Sunday, September 25, 2022

A series of events brought me to train as a chaplain in a local hospital. One does not need to be a Rabbi or a Priest (contrary to what many believe), but one does need to want to help people on an emotional/spiritual level as they struggle with various challenges. I visit people of all faith denominations and very often get to know them and their families well if they are in the hospital for a substantial amount of time. I learn from each one of them. Most people welcome and appreciate my visits tremendously, even though many have not specifically requested it. When entering a patient’s room for the first time, I never know who or what I am going to see. I do not know what kind of mood the patient will be in, how a conversation might progress, and whether I could be of any assistance. Very often the only thing I do know is the patient’s name, bed number, and religion.

As I entered into a particular room one day, I found Roy, a middle-aged Baptist gentleman sitting upright in his bed. The blanket was pulled up to his waist and he was shirtless, exposing many colorful tattoos on his chest with biblical scriptures. A quick read told me his facial expression appeared to be that of frustration.

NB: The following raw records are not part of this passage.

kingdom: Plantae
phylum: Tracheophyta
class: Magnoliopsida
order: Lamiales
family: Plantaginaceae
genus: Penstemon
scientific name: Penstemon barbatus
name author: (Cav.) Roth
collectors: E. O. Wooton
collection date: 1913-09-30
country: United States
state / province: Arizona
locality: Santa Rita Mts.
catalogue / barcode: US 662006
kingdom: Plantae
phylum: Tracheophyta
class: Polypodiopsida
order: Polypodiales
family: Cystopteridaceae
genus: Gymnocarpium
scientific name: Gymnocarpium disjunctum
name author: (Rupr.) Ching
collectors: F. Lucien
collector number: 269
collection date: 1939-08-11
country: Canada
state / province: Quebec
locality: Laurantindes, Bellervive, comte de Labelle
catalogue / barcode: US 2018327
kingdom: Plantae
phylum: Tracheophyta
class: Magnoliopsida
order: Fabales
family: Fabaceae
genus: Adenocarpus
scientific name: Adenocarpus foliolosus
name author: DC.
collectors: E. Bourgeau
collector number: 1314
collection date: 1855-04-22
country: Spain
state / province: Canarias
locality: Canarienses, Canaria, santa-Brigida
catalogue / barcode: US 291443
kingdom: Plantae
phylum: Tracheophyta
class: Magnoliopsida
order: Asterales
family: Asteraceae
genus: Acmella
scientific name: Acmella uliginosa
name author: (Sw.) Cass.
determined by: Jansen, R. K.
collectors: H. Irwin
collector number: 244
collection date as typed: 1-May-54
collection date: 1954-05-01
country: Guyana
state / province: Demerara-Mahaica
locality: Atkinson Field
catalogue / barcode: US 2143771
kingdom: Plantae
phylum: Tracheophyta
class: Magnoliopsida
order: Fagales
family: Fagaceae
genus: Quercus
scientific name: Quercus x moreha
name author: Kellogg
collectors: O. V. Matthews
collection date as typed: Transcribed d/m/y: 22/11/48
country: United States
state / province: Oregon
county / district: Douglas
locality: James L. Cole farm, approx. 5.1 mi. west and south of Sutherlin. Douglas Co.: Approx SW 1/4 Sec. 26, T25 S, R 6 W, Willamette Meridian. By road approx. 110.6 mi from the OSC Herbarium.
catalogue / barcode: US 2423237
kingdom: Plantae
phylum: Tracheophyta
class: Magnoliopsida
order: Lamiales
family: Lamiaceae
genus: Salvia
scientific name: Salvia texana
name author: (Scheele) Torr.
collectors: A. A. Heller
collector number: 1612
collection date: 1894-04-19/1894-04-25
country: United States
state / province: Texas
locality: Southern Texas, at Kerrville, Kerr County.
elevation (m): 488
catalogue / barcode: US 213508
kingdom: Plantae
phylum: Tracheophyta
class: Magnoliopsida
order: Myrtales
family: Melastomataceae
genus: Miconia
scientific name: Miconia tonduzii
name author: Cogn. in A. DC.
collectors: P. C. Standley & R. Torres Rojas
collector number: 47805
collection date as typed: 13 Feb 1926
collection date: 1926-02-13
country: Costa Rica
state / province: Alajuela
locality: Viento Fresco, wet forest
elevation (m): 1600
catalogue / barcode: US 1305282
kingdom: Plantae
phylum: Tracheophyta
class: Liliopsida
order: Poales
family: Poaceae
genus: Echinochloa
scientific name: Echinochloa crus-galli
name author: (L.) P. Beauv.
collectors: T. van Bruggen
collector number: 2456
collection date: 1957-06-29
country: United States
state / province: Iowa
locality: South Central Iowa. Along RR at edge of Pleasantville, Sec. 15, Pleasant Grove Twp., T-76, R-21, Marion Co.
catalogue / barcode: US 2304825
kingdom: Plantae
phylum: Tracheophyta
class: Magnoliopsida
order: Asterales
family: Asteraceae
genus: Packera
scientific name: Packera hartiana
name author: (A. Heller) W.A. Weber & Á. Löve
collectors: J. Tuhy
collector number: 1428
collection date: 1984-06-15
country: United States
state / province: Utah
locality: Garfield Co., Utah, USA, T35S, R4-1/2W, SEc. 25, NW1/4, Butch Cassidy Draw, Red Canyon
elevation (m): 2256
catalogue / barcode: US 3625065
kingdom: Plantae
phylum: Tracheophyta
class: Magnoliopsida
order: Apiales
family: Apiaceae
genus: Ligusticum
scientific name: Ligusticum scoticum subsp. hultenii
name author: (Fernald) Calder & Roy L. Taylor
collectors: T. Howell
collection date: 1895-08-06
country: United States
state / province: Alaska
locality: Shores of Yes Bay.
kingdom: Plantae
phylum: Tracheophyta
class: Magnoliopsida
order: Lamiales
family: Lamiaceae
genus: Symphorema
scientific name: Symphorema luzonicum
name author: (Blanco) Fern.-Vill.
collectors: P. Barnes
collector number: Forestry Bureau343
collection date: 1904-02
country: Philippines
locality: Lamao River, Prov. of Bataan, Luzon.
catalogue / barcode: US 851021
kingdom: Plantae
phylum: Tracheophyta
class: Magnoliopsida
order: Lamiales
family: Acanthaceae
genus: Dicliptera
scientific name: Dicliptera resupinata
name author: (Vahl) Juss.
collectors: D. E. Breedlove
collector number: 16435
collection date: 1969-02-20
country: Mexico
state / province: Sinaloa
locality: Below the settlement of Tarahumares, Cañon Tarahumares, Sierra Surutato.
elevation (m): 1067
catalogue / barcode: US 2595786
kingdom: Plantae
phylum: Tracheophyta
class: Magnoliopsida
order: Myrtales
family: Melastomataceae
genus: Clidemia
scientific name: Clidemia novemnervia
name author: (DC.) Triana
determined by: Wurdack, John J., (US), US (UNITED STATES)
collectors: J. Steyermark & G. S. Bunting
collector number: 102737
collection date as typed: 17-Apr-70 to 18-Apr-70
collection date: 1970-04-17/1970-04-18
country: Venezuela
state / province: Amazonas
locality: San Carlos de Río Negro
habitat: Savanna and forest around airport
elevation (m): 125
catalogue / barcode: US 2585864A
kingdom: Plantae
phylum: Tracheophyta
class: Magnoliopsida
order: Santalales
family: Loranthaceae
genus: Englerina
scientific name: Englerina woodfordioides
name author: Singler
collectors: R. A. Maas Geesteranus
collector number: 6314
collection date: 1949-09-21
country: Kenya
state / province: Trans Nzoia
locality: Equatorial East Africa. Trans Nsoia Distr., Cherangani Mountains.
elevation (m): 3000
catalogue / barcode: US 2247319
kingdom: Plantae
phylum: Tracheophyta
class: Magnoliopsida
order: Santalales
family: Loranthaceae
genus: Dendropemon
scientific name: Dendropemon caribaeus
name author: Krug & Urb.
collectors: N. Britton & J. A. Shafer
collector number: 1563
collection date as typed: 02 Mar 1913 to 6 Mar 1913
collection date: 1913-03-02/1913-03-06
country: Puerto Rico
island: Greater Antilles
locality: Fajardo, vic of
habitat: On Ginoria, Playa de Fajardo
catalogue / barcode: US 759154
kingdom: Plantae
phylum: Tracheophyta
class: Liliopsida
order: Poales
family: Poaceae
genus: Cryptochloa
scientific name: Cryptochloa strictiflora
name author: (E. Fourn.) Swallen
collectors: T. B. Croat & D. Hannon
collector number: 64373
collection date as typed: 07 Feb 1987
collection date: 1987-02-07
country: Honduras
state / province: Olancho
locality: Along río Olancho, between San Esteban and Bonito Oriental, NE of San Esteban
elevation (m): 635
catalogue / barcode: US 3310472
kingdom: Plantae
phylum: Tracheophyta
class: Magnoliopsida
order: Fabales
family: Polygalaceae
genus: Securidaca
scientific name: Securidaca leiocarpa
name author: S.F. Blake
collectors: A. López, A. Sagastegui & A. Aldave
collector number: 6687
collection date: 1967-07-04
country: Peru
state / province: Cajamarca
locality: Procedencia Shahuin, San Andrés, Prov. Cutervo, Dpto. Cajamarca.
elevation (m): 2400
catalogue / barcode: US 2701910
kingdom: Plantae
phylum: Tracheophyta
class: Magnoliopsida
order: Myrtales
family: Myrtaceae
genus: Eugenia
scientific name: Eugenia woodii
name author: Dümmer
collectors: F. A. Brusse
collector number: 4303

After I introduced myself as the chaplain and told Roy that I just came to check in on him, I received a quick, abrupt response of “I have nothing to say.” While many others might have left the room and wished him well, something made me feel that I should try again one more time to see if Roy wanted to talk. Maybe it’s because I had a funny feeling Roy had a story to tell. Maybe it’s because I saw Roy as a bit of a challenge. Maybe it is because I believe that it is exactly the people who appear frustrated and upset who are indeed the ones in need of the support.

My intuition was correct. For someone who had “nothing to say,” much was revealed to me within the hour that I ended up spending with Roy. And what he revealed was nothing that I expected to hear...

Roy was a family man with a wife and three kids who attended church regularly. Life was great until things started to spiral downhill. Roy developed heart issues and other medical problems. He lost his job. His wife of many years wanted a divorce and his relationships with his children became affected. He turned to his spiritual advisors for support; however, they were unable to provide him with the guidance he needed. He felt that he couldn’t do anything right in his life. He became angry with God. In his mind, he had no health, no job, no family, and no God. He could not find the meaning to his life and decided that life was not worth living anymore. Roy did much research and came up with just the right combination of 100 pills that would kill him instantaneously. That was the plan.

Roy’s plan did not work. “Debby, the worst thing for me was to wake up in this hospital. Because I realized that I couldn’t even kill myself right.” To say that Roy was depressed, lonely, angry, frustrated, confused, bitter, and in pain would be an understatement. After the hour, Roy had tears in his eyes and thanked me for listening to his story. He asked if I could come back the next time I would be in the hospital.

Roy remained in the hospital for several months. Twice a week I would visit with him, as would a colleague of mine. Some of my visits with Roy were were short and others longer. In our frequent chats, we would discuss mainly Roy’s life history, family, current medical condition, meaning of his life and religion. We came to the conclusion one day that though Roy thought he would take matters into his own hands and thought he had total control of his life, it was obviously not in God’s plan for him to die. He realized that there was no medical reason for him to be alive!! It did not make sense; the pills were supposed to kill him. The only thing that seemed clear was that God did not want him to die for some reason. There was a reason why Roy needed to stay alive. Arriving at this realization gave Roy hope for a future.

I came to know Roy as not only the “Baptist man who wanted to kill himself,” as many of the doctors saw him. I came to know Roy as a spiritual, contemplative, selfless individual with a great big heart who now felt that there was some purpose to his existence, even though he needed to search for it.

When Roy was being discharged, he commented to me how if it were not for me and for my colleague who consistently visited with him, there is no way he would have made it through the past few months. Keep in mind, I never dispensed any medication, nor did I ever advise Roy what to do! My colleague and I were “there.” I was honored by the statement he made and was extremely touched, even if it may have been a bit of an exaggeration.

Roy was one of my favorite patients because I got to know him in an honest and deep way. I journeyed with him from start to finish. Had I walked out of his room on that initial visit I might not have learned what I did. And what I learned was huge...

Roy’s story was a reminder to me of how God is ultimately the one in control. We think that we have all the power to control our destiny. Often, we can do all the right things to ensure a certain desired outcome. We do everything right to be guaranteed a specific result. However, we need to remember that if it is not God’s will, it just will not happen no matter how much we try. Medical facts cannot explain why Roy is alive today. He should have died immediately. It is blatantly clear that God had a different plan for him.

Roy’s story also taught me something crucial. When accompanying someone in a challenging time, it is often not about advice that you are offering or about trying to fix a situation. It is the non-judgmental, compassionate presence that is needed. It is the consistent “check-ins” with the person, even if very brief, to let them know that you are there, care, and have been thinking about them. It is the listening ear that allows one to feel respected, heard, and validated. This is the help.

As I began this article I stated how I learn from each patient encounter I have. Never say that you can’t learn from a Baptist with tattoos.